Saat jam pelajaran telah selesai, Aldan tetap belum kembali ke kelas, namun saat guru telah keluar dari kelas, terlihat Aldan yang baru saja datang, kemudian berjalan menuju tempat duduknya, dan langsung meraih tasnya, sembari melangkah keluar kelas.

Alice yang tidak sempat mengatakan maaf, membuatnya mengejar Aldan yang sudah lebih dulu keluar kelas.

“Aldan … apakah kamu sangat marah denganku?” tanya Alice sembari mengejar Aldan yang tidak begitu jauh darinya.

Sementara Aldan tidak menggubris Alice sama sekali, ia terus melangkahkan kakinya menuju gerbang sekolah.

Sesampainya di gerbang sekolah, terlihat mobil Ayah Alice terparkir tidak jauh dari gerbang sekolah, dan tidak lupa Ayah Alice yang menunggu di luar mobil melambaikan tangannya kepada Alice.

Namun Alice tidak membalas lambaian tangan ayahnya, ia malah terus mencoba meminta maaf kepada Aldan.

“Aldan, maafkan aku … aku benar-benar tidak sengaja, aku tidak tahu jika di lantai ada tumpahan air,” ucap Alice dengan perasaan bersalah.

Namun Aldan tidak menghiraukan semua yang Alice katakan, ia hanya terus berjalan.

Sehingga membuat Alice yang sudah ditunggu oleh ayahnya, hanya dapat memanyunkan bibirnya dengan oenuh kekecewaan.
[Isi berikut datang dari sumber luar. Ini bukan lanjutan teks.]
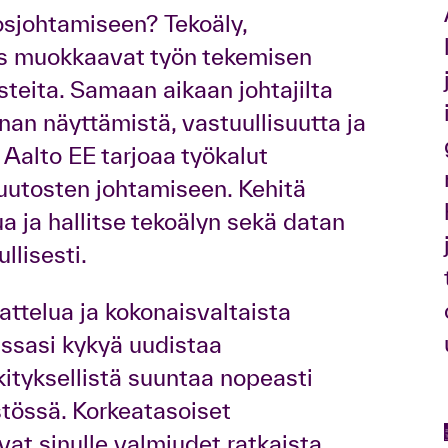
sjohtamiseen? Tekoäly,
uus muokkaavat työn tekemisen
teita. Samaan aikaan johtajilta
an näyttämistä, vastuullisuutta ja
. Aalto EE tarjoaa työkalut
uutosten johtamiseen. Kehitä
a ja hallitse tekoälyn sekä datan
lisesti.
jattelua ja kokonaisvaltaista
sasi kykyä uudistaa
kityksellistä suuntaa nopeasti
tössä. Korkeatasoiset
t sinulle valmiudet ratkaista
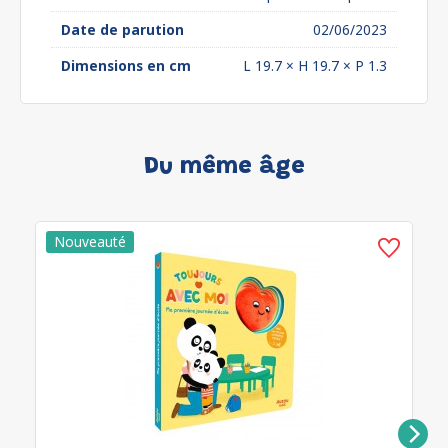
Date de parution
02/06/2023
Dimensions en cm
L 19.7 × H 19.7 × P 1.3
Du même âge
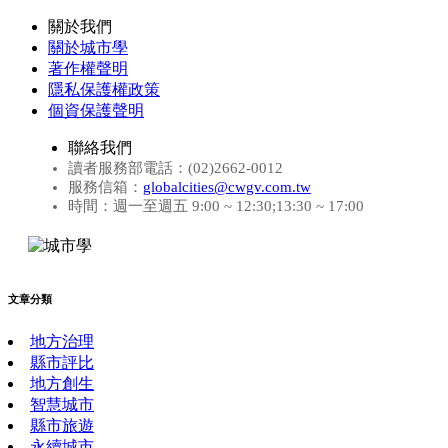
關於我們
關於城市學
著作權聲明
隱私保護權政策
個資保護聲明
聯絡我們
讀者服務部電話：(02)2662-0012
服務信箱：
globalcities@cwgv.com.tw
時間：週一至週五 9:00 ~ 12:30;13:30 ~ 17:00
文章分類
地方治理
縣市評比
地方創生
智慧城市
縣市旅遊
永續城市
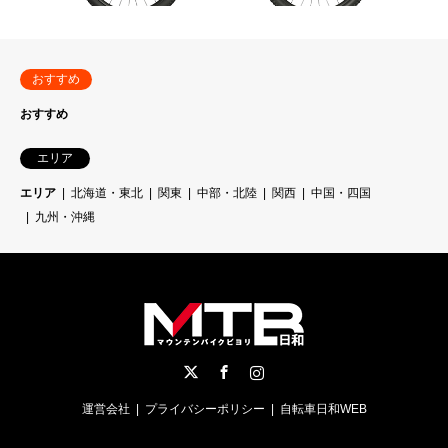
おすすめ
おすすめ
エリア
エリア
北海道・東北
関東
中部・北陸
関西
中国・四国
九州・沖縄
Twitter
Facebook
Instagram
運営会社
プライバシーポリシー
自転車日和WEB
Kini, Aldan sudah berada sangat jauh dari Alice, sehingga membuat Alice terpaksa harus kembali ke mobil, dimana ayahnya sudah menjemputnya dan menunggunya sejak tadi.

Alice berjalan dengan menundukkan kepalanya, dan wajahnya begitu terlihat kusut. Sehingga membuat ayahnya mengerutkan keningnya.

“Alice … kenapa wajahmu nampak seperti itu? Apakah terjadi sesuatu kepadamu? dan siapa orang yang kamu kejar tadi?” bertubi-tubi pertanyaan yang terlontar dari ayah Alice.

Namun, Alice yang sedang tidak ingin bicara karena masih kecewa dengan sikap Aldan kepadanya, hanya masuk ke mobil dan tidak menjawab pertanyaan ayahnya sama sekali.

Sementara Ayah Alice semakin mengerutkan keningnya lebih dalam, karena tidak berhasil mendapat jawaban dari puteri kesayangannya itu.

Kemudian Ayah Alice masuk ke mobil. Alice yang sudah masuk ke mobil lebih dulu hanya terdiam, dan mengarahkan wajahnya ke jendela mobil. Ayah Alice yang tidak tahu apa yang terjadi kepada puterinya itu pun, hanya menahan semua pertanyaannya di dalam benaknya, karena Ayah Alice tidak mau membuat perasaan Alice semakin buruk.